Over the seat I went, straightened up my body and reached for that upper bar. Whoa!! Who put that bar SO high? Are you seriously telling me that I am going to have to ask for help to reach that bar? Why was that bar SO high?!! I was pretty aggravated. Half of my exercise plans just crashed in my mind because I HATE having to ask for help. I am stubborn and full of pride about this but I will admit it. I would kill half of my exercises before I would have to get help and be reminded that I couldn’t do something every time I worked out.

Then…out of the corner of my eye, I saw the chain. That chain that was in the packaging that I wasn’t sure where it went. My hubby helped me reconnect a couple things and voila…the bar was lowered, I could reach it, the problem was solved, and my spirits soared once again. Today, I completed my full work-out…all by myself. Yes, I am proud about that too!

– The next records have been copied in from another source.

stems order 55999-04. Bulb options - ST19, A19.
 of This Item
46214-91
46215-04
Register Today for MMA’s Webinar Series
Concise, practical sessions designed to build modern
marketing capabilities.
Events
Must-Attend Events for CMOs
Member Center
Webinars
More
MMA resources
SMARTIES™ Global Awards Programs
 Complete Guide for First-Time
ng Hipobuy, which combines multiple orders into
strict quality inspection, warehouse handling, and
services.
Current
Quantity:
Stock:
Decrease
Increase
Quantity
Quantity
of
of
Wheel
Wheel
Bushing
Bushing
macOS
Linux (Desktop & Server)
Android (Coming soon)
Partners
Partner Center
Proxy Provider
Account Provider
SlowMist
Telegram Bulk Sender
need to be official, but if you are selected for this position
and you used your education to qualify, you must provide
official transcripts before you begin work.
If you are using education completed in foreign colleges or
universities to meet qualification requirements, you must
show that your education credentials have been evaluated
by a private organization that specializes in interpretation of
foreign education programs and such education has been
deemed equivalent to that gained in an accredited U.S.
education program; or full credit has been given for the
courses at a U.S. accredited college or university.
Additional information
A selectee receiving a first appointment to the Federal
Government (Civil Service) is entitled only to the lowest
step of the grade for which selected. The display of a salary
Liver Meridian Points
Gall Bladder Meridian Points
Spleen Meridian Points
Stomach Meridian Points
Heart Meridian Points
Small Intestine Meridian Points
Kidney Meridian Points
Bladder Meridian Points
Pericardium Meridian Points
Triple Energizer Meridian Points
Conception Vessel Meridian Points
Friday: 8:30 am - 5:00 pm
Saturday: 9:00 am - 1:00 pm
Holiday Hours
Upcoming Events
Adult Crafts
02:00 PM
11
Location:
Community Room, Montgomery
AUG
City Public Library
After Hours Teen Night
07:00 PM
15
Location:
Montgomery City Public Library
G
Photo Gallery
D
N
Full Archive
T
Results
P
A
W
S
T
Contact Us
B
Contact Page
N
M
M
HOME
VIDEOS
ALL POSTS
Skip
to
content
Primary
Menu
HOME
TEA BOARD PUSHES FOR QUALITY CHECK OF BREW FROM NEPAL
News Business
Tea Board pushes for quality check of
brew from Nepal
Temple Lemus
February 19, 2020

Sometimes we set the bar so high for ourselves that we can never really accomplish everything we think we should. It is great to have goals and work towards achieving them (thus a home gym) but be careful about setting the bars so high that we stay disappointed. There are things in my life right now that I am tweaking. The “bar” that I have set in certain areas just isn’t realistically reachable for me. So, I am rethinking some things and making adjustments. I can already see a difference and I am glad!